Table 4. Estimated change points for the $w_k\left(0\right)$, $w_k(n/2)$, $w_k\left(n\right)$, MST${}^{*}$, and SHP${}^{*}$, based on extracted 49, 98, and 245 images; n are the sample sizes and $k^{*}$ are the change point locations.

n	49			98			245
$k^{*}$	4	40		7	79		19	198
$w_k\left(0\right)$		41			82			206
$w_k(n/2)$	4			8			19
$w_k\left(n\right)$	4			8			19
MST${}^{*}$	4			7			19
SHP${}^{*}$	4			7			19

6. Discussion

This paper mainly focuses on single change point detection. However, it is possible to extend our method and apply the WC statistic to the detection of multiple change points. An approach recommended in the literature is to select data intervals where there is evidence for a single change point. Some researchers suggested penalty procedures based on either the adaptive lasso [39] or smoothly clipped absolute deviation [40,41,42]; others applied CUSUM statistics [4,43,44,45]. As long as the aforementioned intervals have been chosen, one could use tests based on WC. If the tests are rejected for some of the intervals, then the change point can be estimated by (24).

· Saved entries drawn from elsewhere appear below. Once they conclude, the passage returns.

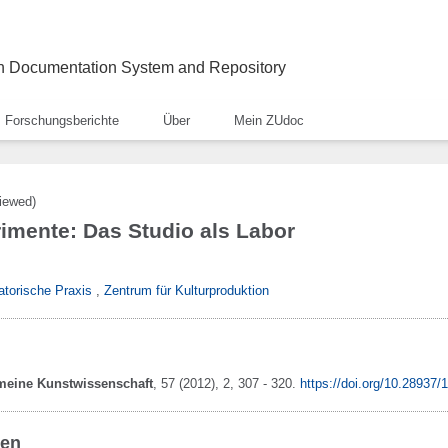
ch Documentation System and Repository
Forschungsberichte
Über
Mein ZUdoc
viewed)
imente: Das Studio als Labor
atorische Praxis
,
Zentrum für Kulturproduktion
gemeine Kunstwissenschaft
,
57
(2012)
, 2
, 307 - 320
.
https://doi.org/10.28937
ben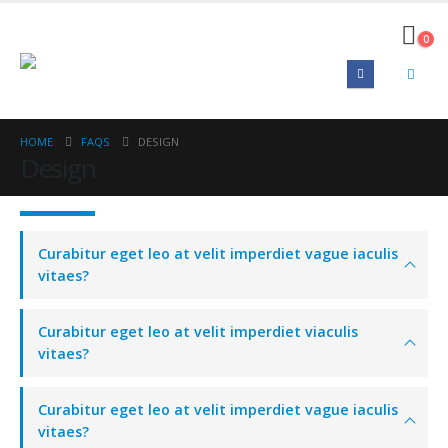
0
HOME
FAQS
DESIGN
Design
Curabitur eget leo at velit imperdiet vague iaculis
vitaes?
Curabitur eget leo at velit imperdiet viaculis
vitaes?
Curabitur eget leo at velit imperdiet vague iaculis
vitaes?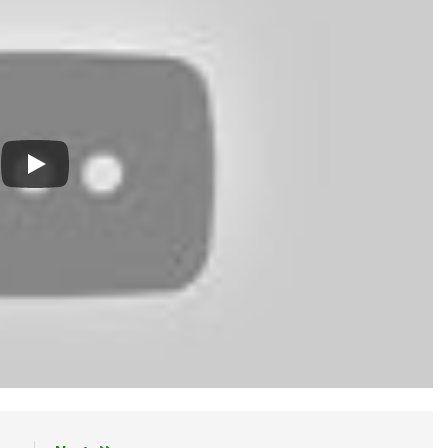
Năm Mới
Xuân Đất Khách
Cao Nguyên Sau Ngày Đình Chiến
Xuân
2 Years Ago
3 Years Ago
2 Year
nath Tagore)
CSVSQ Nguyễn Hoài Cát K17
Dựng Lại Niềm Tin
T
3 Years Ago
3 Years Ago
3 
 Linh
BÀI CA “GIÁO DỤC CÔNG DÂN” (Lỗ Tấn)
Thăm NT Huỳnh 
3 Years Ago
2 Years Ago
u Ba)
CSVSQ Võ Công Khánh K19
LỜI YÊU CHƯA ĐỦ (Michael 
2 Years Ago
3 Years Ago
Kỳ Giải Mã Hồ Sơ VN Năm 1963
MƯA XUÂN (Spring Rain)
Phân 
s Ago
3 Years Ago
2 Years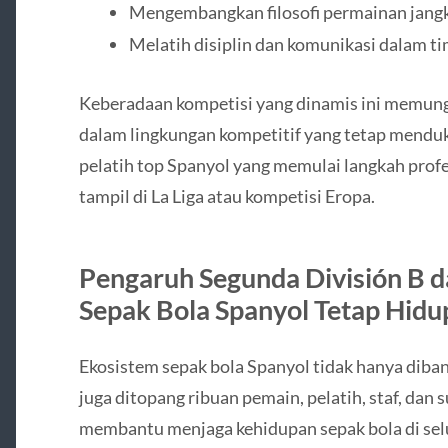
Mengembangkan filosofi permainan jang
Melatih disiplin dan komunikasi dalam t
Keberadaan kompetisi yang dinamis ini memun
dalam lingkungan kompetitif yang tetap menduku
pelatih top Spanyol yang memulai langkah profes
tampil di La Liga atau kompetisi Eropa.
Pengaruh Segunda División B 
Sepak Bola Spanyol Tetap Hidu
Ekosistem sepak bola Spanyol tidak hanya dibang
juga ditopang ribuan pemain, pelatih, staf, dan s
membantu menjaga kehidupan sepak bola di sel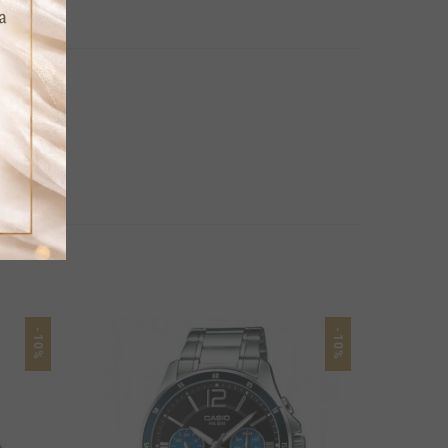
-10%
-10%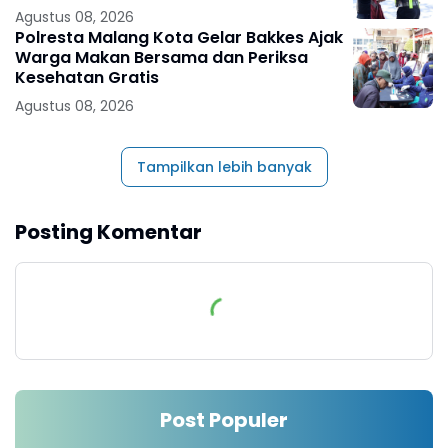
Agustus 08, 2026
Polresta Malang Kota Gelar Bakkes Ajak
Warga Makan Bersama dan Periksa
Kesehatan Gratis
Agustus 08, 2026
Tampilkan lebih banyak
Posting Komentar
Post Populer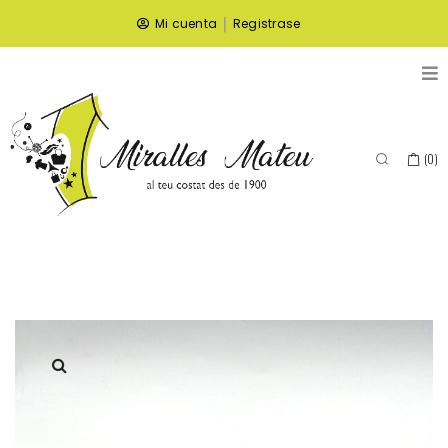
|
Mi cuenta
Registrase
(
0
)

It would also be of interest, although challenging, to consider other quadratic weights, such as $w_k(n/4)$ and $w_k(3n/4)$, as these statistics may be more powerful to detect some change points that are close to the third-quarter and quarter positions of the sequence. The eigenvalues of these quadratic terms may not have recursive formulas.